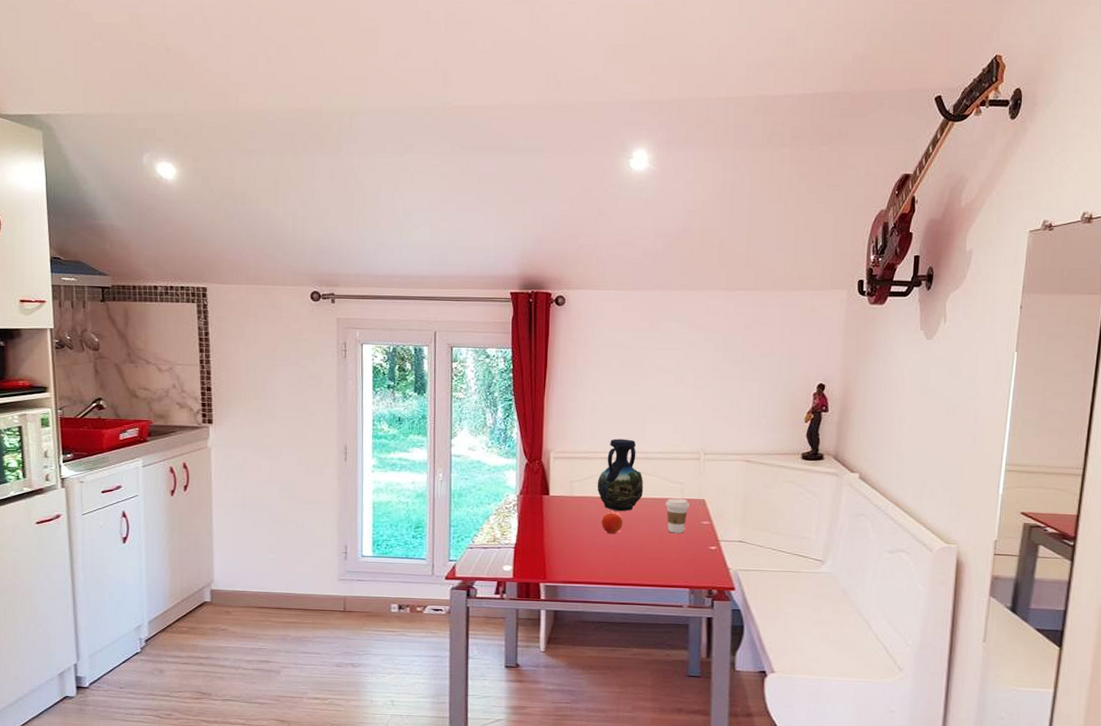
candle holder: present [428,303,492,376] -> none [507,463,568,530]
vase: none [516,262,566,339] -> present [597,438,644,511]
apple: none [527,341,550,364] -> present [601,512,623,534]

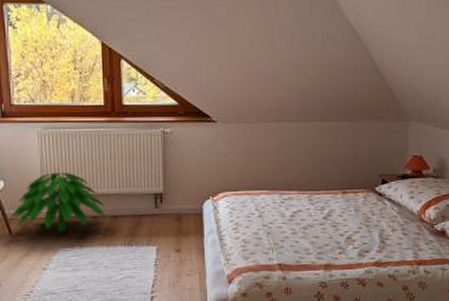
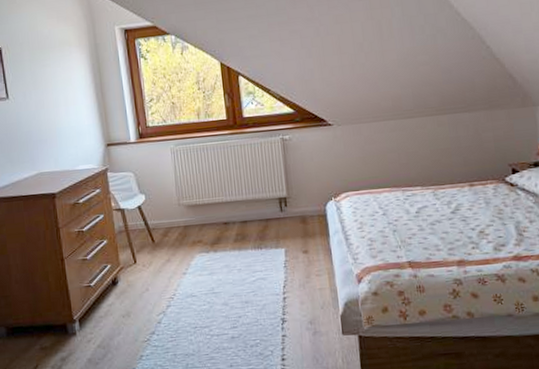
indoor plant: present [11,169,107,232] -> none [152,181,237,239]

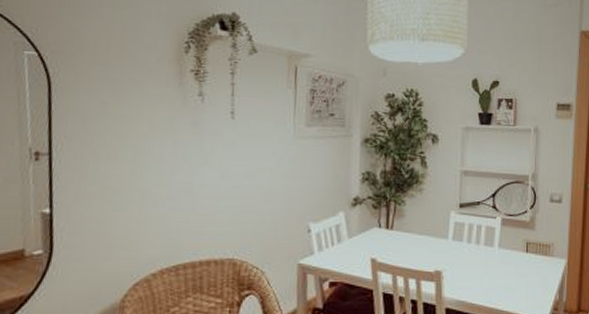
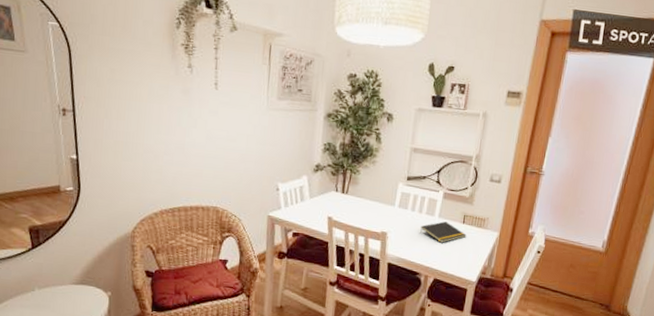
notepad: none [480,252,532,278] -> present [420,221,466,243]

__________

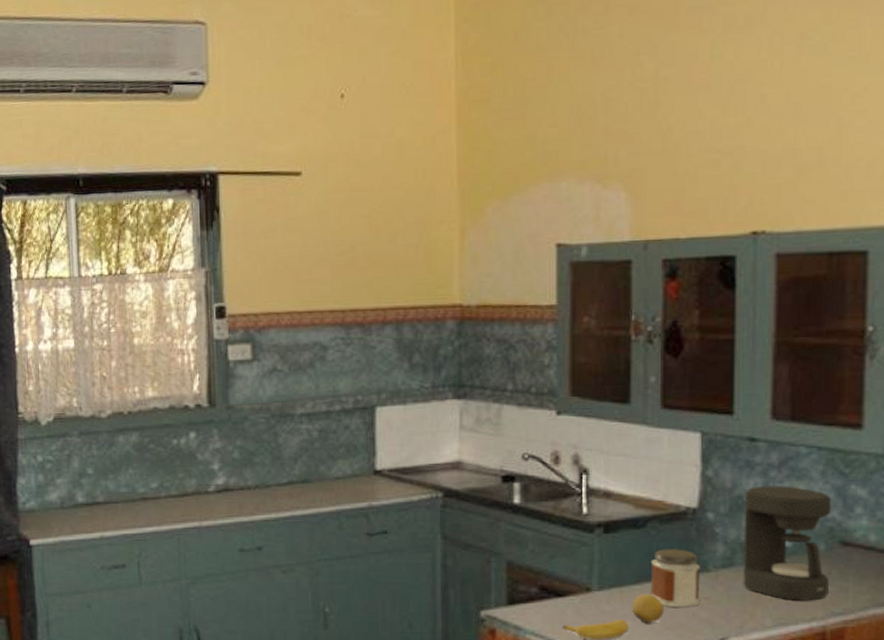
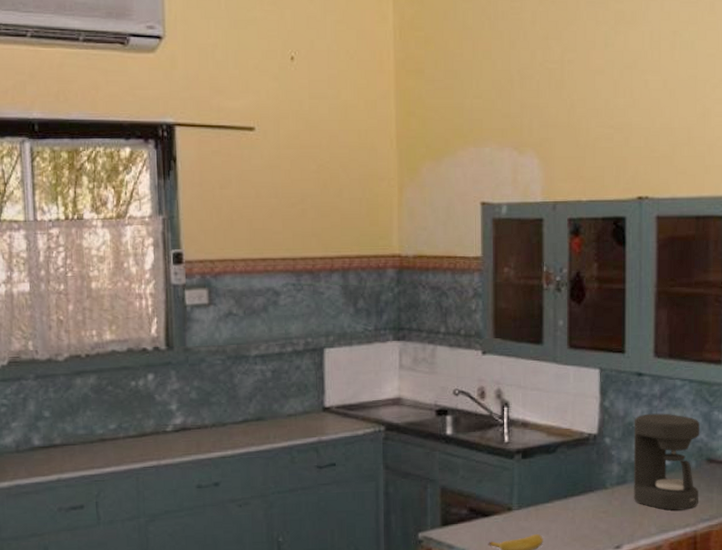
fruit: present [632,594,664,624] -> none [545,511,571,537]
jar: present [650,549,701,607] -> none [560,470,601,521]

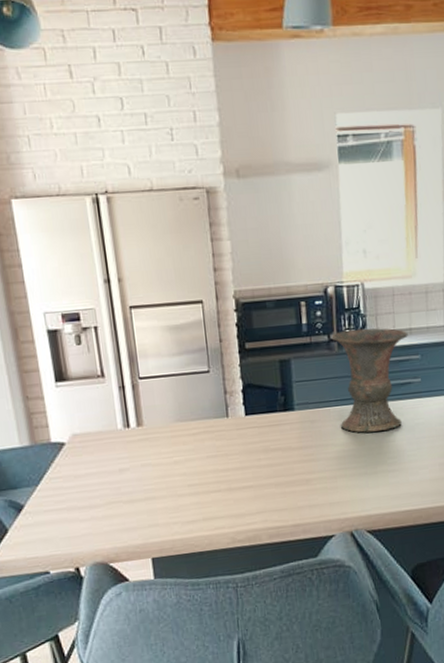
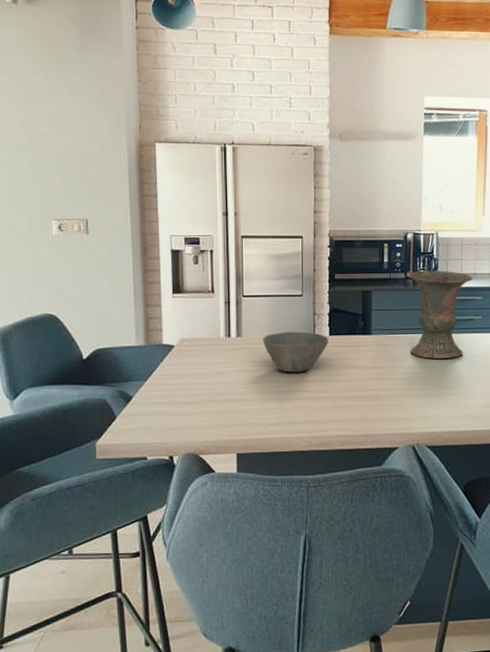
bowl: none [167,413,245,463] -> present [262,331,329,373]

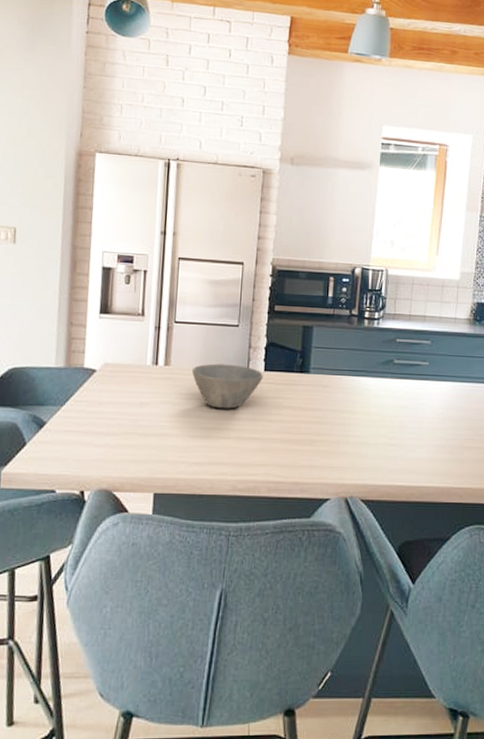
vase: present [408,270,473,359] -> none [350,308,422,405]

__________

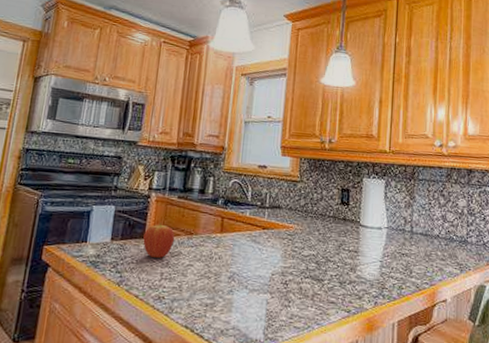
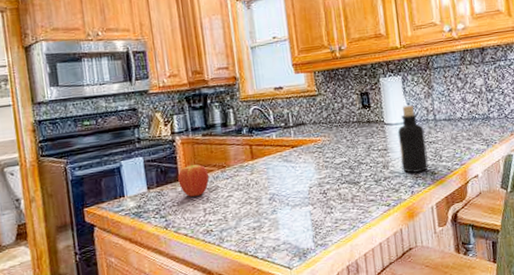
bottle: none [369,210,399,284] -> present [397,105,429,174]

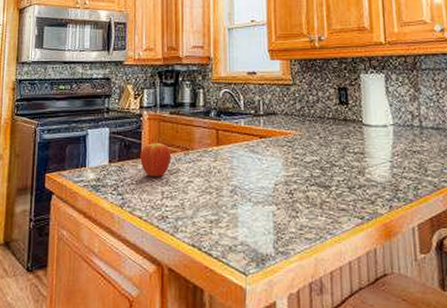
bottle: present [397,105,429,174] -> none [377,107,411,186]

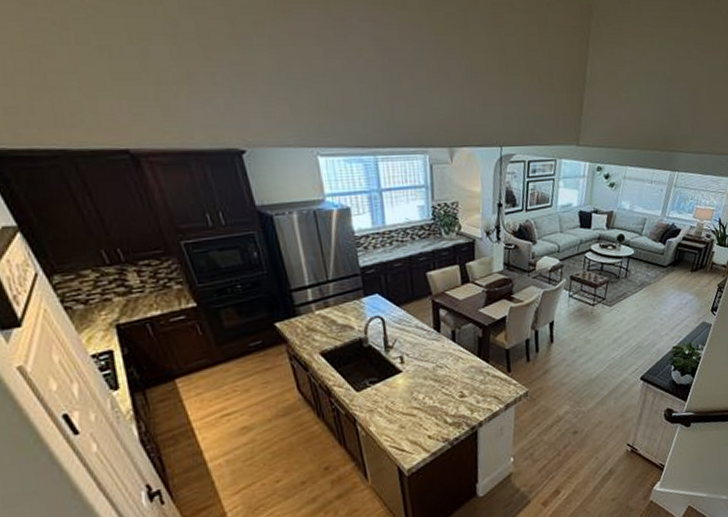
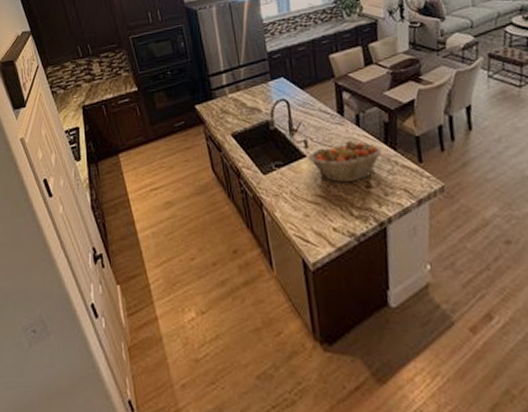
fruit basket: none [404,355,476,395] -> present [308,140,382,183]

__________

## Problem requirements:
Copy only the lines above from the one containing "candle holder: present" through the one containing "notepad: none [480,252,532,278]", both included. Leave out the pictures.

## Solved exercise:
candle holder: present [428,303,492,376] -> none [507,463,568,530]
vase: none [516,262,566,339] -> present [597,438,644,511]
apple: none [527,341,550,364] -> present [601,512,623,534]

indoor plant: present [11,169,107,232] -> none [152,181,237,239]

notepad: none [480,252,532,278] -> present [420,221,466,243]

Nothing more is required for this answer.